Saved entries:
# # # #

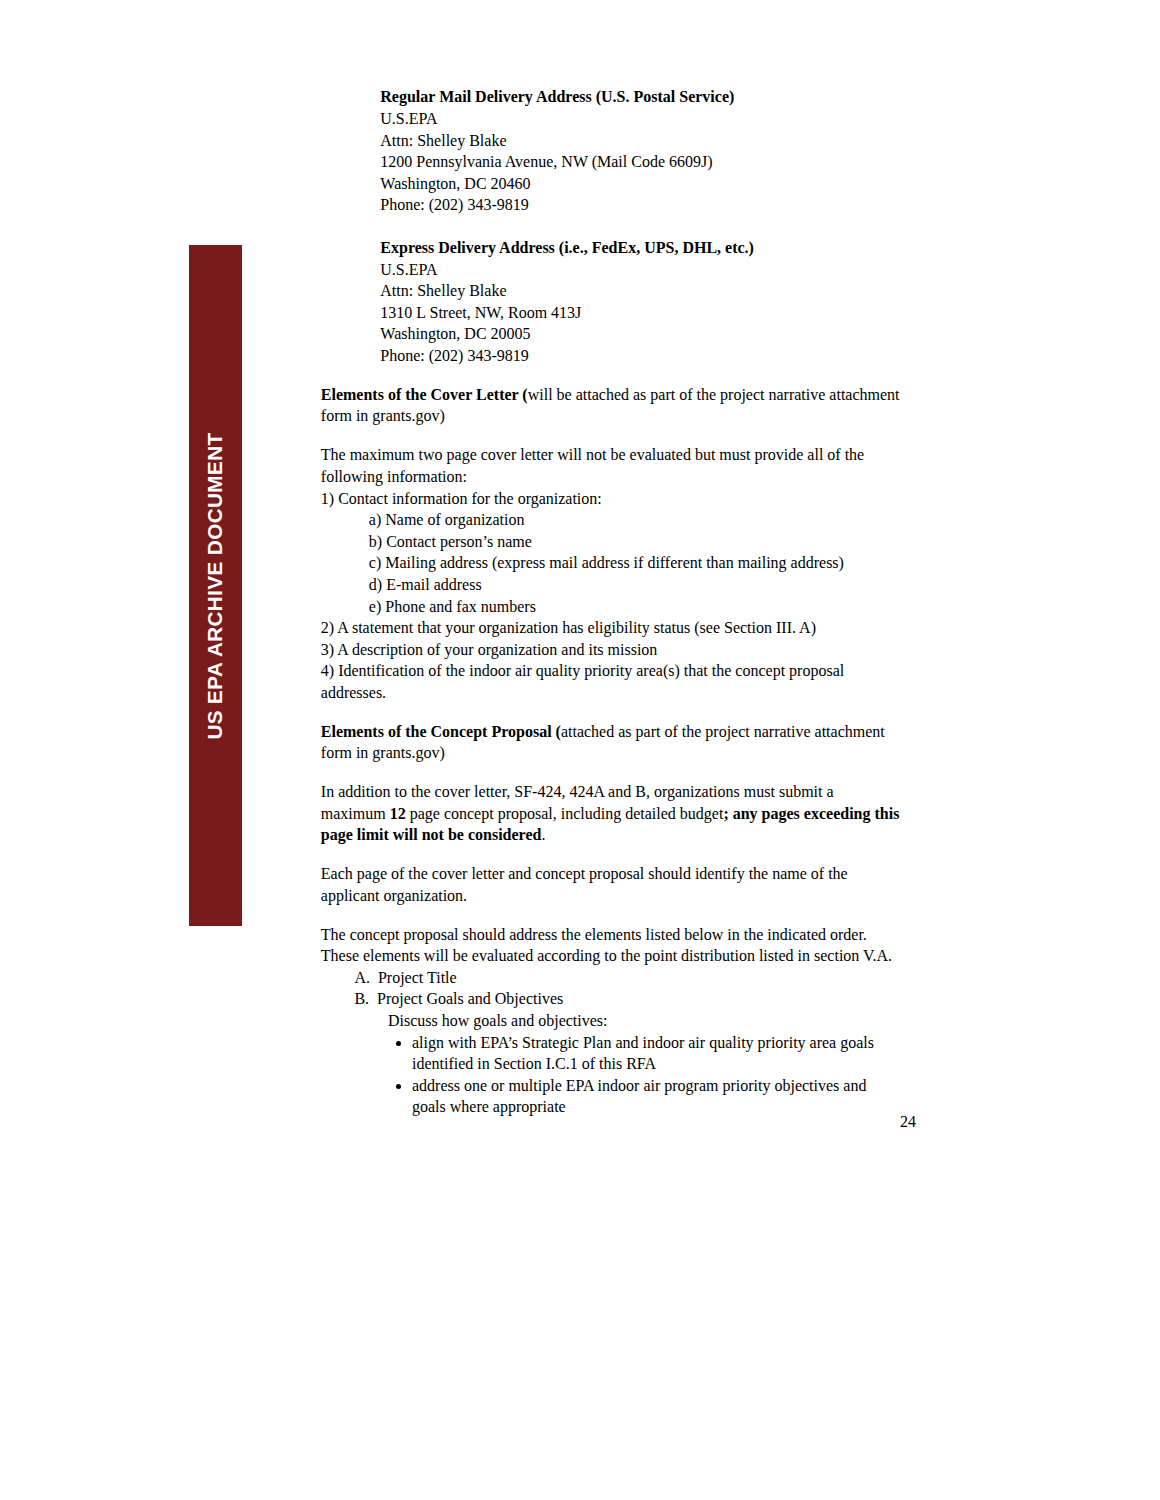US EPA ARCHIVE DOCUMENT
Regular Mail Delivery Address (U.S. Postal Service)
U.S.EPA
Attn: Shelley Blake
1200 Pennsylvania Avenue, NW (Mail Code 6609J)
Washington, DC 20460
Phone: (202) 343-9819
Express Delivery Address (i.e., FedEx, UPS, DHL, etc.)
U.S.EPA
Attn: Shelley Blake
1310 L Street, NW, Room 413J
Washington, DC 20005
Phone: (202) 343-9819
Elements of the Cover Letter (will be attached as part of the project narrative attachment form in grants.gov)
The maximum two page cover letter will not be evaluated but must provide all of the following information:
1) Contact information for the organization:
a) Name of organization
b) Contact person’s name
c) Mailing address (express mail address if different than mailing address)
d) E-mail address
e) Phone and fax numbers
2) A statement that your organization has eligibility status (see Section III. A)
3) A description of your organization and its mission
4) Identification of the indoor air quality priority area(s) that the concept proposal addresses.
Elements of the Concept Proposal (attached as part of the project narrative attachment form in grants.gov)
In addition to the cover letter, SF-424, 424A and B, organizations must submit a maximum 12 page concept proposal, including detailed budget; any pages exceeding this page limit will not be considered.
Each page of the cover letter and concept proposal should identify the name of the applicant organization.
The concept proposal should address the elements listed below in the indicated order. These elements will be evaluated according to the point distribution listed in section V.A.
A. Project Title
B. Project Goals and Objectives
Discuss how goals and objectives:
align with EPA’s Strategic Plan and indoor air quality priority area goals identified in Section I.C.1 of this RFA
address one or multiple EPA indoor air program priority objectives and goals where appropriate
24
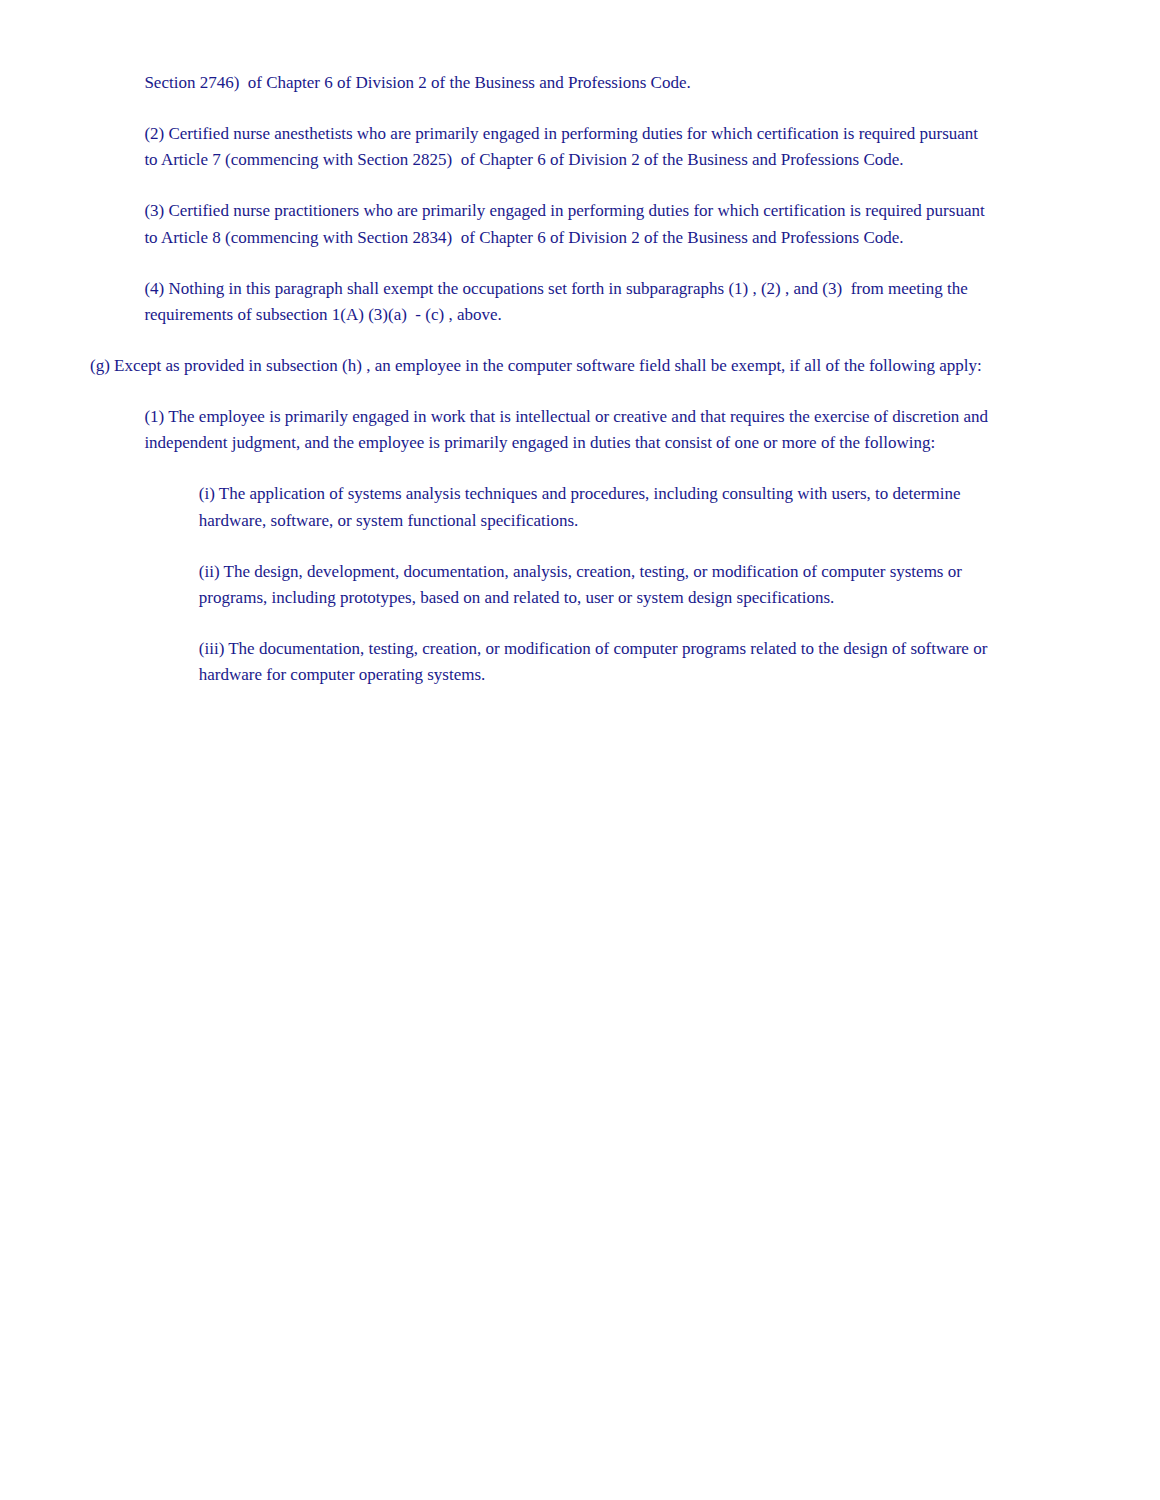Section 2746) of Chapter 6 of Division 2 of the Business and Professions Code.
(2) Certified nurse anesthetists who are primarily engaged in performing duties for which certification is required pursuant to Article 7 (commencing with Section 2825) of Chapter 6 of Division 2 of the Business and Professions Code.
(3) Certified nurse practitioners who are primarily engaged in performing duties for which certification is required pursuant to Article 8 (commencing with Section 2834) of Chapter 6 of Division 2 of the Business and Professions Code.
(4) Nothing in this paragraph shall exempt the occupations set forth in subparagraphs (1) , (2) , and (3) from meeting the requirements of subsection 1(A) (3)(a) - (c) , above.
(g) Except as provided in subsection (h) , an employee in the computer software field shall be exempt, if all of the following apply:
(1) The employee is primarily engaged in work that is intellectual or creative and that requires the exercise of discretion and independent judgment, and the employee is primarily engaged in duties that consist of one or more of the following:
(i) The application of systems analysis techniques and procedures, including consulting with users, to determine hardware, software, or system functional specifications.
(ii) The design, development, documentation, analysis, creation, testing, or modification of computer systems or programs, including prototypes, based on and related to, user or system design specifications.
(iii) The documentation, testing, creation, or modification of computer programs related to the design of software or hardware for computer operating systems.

# # # #

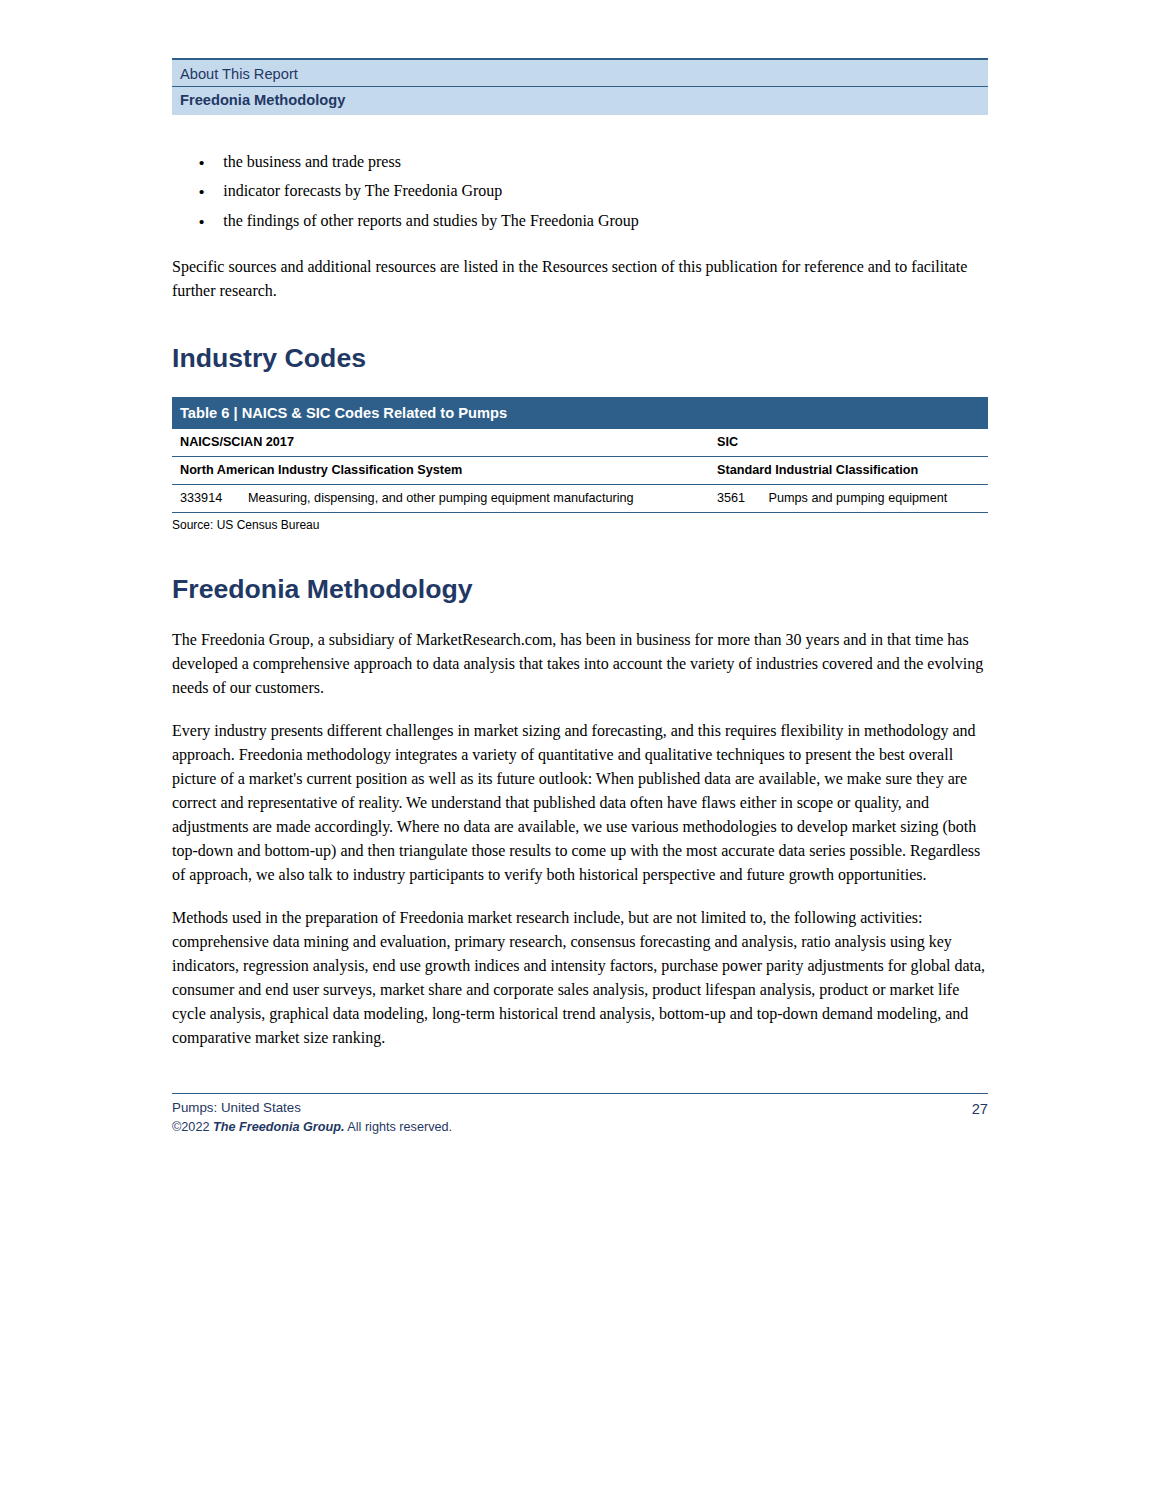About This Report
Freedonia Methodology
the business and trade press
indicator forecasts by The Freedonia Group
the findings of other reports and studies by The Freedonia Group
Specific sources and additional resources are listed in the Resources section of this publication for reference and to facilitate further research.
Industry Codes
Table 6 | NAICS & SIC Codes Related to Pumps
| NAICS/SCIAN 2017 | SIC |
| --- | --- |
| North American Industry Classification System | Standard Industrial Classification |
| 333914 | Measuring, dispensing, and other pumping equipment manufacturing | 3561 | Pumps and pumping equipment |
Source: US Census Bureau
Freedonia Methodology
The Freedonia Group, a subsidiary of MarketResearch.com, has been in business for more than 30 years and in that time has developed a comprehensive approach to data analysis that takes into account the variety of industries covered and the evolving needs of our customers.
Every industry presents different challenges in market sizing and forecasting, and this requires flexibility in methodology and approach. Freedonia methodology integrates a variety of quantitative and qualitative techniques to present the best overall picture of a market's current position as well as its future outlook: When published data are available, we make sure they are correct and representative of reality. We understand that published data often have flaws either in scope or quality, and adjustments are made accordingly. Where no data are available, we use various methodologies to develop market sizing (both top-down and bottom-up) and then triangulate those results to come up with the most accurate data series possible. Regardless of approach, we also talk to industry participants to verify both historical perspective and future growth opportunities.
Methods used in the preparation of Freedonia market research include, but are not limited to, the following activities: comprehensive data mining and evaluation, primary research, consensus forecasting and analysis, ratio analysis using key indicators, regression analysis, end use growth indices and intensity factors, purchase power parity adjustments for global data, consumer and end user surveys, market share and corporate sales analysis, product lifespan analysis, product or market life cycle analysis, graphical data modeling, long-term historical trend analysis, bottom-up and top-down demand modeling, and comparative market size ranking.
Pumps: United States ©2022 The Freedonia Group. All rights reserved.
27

# # # #

- _Problem to work on_
Look over the entries for "Article", then copy every line that includes that string.

- _Exercise answer_
(2) Certified nurse anesthetists who are primarily engaged in performing duties for which certification is required pursuant to Article 7 (commencing with Section 2825) of Chapter 6 of Division 2 of the Business and Professions Code.
(3) Certified nurse practitioners who are primarily engaged in performing duties for which certification is required pursuant to Article 8 (commencing with Section 2834) of Chapter 6 of Division 2 of the Business and Professions Code.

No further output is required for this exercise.